Это были суровые годы, и не всегда мы возвращались домой с лаврами победителей; иногда нам оставалось только зализывать раны. Но к наступлению седьмой осени территория вокруг Линдума и северная часть иценского побережья были почти очищены и настолько опасны для саксонского племени, что в течение какого-то времени их неустойчивые боевые ладьи уже не приставали к берегу с каждым порывом восточного ветра (в те дни мы называли его "саксонским"). И мы знали, что когда весной откроются дороги и придет время снова выступить в поход, пора будет нанести удар на север, за реку Абус, - по Эбуракуму, который Окта и его орды сделали своим новым лагерем в древнем краю бригантов.

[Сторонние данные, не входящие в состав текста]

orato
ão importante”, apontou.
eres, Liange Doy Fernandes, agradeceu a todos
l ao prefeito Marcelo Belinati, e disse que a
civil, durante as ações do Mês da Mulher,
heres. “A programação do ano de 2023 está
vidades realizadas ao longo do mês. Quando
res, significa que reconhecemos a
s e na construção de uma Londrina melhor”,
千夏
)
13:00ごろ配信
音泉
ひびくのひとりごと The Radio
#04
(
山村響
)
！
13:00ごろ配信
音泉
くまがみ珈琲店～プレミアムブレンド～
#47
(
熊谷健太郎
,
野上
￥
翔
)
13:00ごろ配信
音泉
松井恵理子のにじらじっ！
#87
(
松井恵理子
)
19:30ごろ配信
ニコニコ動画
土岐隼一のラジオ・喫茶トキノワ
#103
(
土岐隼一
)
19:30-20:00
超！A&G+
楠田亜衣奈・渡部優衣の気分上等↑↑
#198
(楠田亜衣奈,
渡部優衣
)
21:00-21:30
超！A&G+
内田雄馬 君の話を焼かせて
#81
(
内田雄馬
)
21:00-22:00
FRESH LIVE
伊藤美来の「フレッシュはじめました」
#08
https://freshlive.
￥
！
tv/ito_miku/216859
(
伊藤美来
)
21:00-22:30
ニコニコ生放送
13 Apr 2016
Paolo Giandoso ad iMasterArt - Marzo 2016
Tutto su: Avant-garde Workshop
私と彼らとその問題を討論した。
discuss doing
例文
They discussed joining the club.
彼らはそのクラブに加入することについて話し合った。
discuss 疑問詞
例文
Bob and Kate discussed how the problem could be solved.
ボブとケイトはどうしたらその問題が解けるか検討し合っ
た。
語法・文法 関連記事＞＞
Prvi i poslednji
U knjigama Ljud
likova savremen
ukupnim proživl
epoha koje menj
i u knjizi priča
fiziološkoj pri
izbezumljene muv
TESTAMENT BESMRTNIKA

Этой осенью умер Кабаль. С тех самых пор как он достаточно подрос, я никогда не выезжал на битву без того, чтобы он не бежал рядом с моим стременем; и все прошлое лето он сопровождал меня, как делал всегда. Но он был стар, очень стар, его морда поседела, а тело было покрыто шрамами, и в конце концов его мужественное сердце не выдержало. Однажды вечером, лежа, как обычно, у моих ног рядом с очагом в пиршественном зале, он внезапно поднял голову и посмотрел на меня, словно был озадачен чем-то, чего не мог понять. Я нагнулся и начал почесывать мягкую ямочку у него под подбородком, и он негромко вздохнул и положил голову мне на руку. Даже тогда я не осознал, что происходит; просто его голова становилась все тяжелее и тяжелее у меня на ладони, пока я не понял, что пришло время положить ее наземь.
Потом я вышел на галерею и долго стоял там в темноте, прислонившись к стене.
Но в конечном итоге той осенью у нас было не так много времени, чтобы горевать над умершим псом.